В это время чья-то тень мелькнула за окном, и Ольга насторожилась.
— Мама, кто-то в окошко заглядывает! — сказала она тревожным шепотом.
Яту вышла из-за стола и двинулась было к окну, но дверь широко распахнулась, и на пороге появился удэгеец в ватной куртке и в меховой шапке-ушанке.
— Багадыфи! — поздоровался он на родном языке.
— А-а, Николай Гайбович Канчуга, заходи!
— Почему раньше не пришел? — спросила Икья.
— Ветряк заработал, движок запустил, в Сиине радио заговорило.
— Заговорило? — всплеснула руками Икья и, подбежав к репродуктору, сунула вилочку в штепсель.
Шла передача для пограничников Дальнего Востока.
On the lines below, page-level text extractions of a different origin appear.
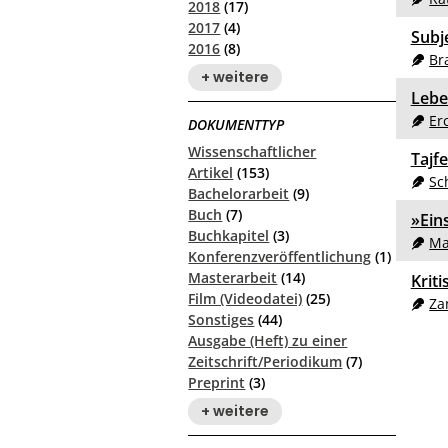
2018
(17)
2017
(4)
Subj
2016
(8)
Br
+ weitere
Lebe
Er
DOKUMENTTYP
Wissenschaftlicher
Tajf
Artikel
(153)
Sc
Bachelorarbeit
(9)
Buch
(7)
»Eins
Buchkapitel
(3)
Ma
Konferenzveröffentlichung
(1)
Masterarbeit
(14)
Krit
Film (Videodatei)
(25)
Za
Sonstiges
(44)
Ausgabe (Heft) zu einer
Zeitschrift/Periodikum
(7)
Preprint
(3)
+ weitere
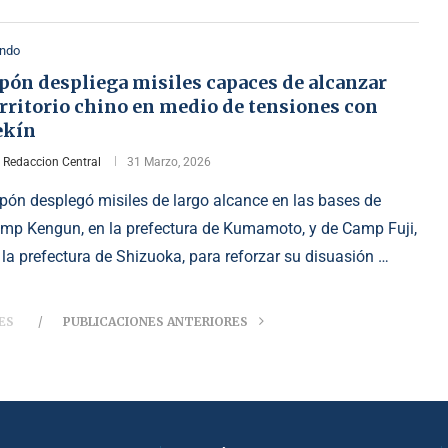
ndo
pón despliega misiles capaces de alcanzar
rritorio chino en medio de tensiones con
ekín
r
Redaccion Central
31 Marzo, 2026
pón desplegó misiles de largo alcance en las bases de
mp Kengun, en la prefectura de Kumamoto, y de Camp Fuji,
 la prefectura de Shizuoka, para reforzar su disuasión …
ES
PUBLICACIONES ANTERIORES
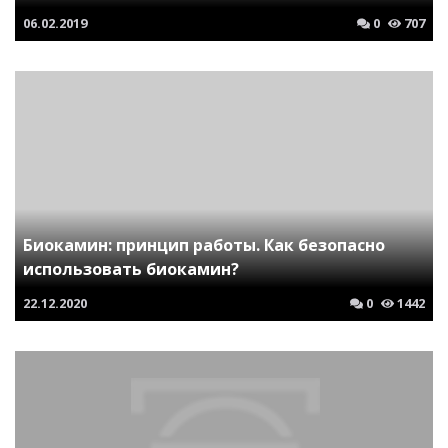
06.02.2019
0
707
Биокамин: принцип работы. Как безопасно
использовать биокамин?
22.12.2020
0
1442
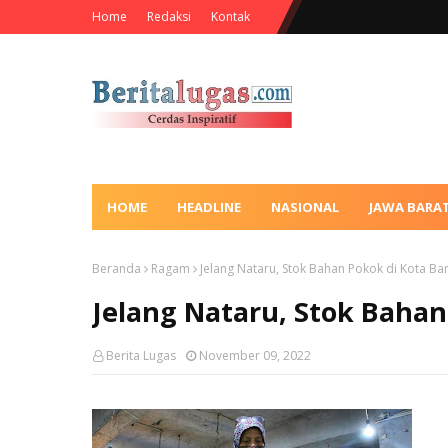
Home
Redaksi
Kontak
HOME
HEADLINE
NASIONAL
JAWA BARA
Beranda
Ragam
Jelang Nataru, Stok Bahan Pokok di Kota 
Jelang Nataru, Stok Baha
Berita Lugas
November 09, 2022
Приятный грудной голос пел:
Пусть тебе, родная,
Крепко спится.
Пусть разлука будет нам легка.
Пусть тебе не перестанет сниться
На востоке шумная река,
Где стоят бойцы
В ночном дозоре
И где ветер в камышах поет...
А когда в Москве сверкают зори, —
На Амуре утренний восход.
Канчуга сел к столу.
— Теперь, однако, за тебя, Николай Гайбович, медовухи выпьем, — предложил Зинзай. — Все-таки ты самый интересный у нас человек.
— Это добрый бог Эндури спас тебя после казни, Канчуга, — не то в шутку, не то всерьез сказал дедушка Дендебу.
Все рассмеялись.
«Как это Канчуга живет после казни?» — подумала Ольга, внимательно вглядываясь в лицо Николая Гайбовича. Он как-то странно сидел за столом: ссутулясь, втягивая шею в плечи и склонив голову набок.
— Николай Гайбович, — спросила Ольга, — это правду про вас говорят, будто вы после казни живете?
— Наверно, правда, — ответил Канчуга.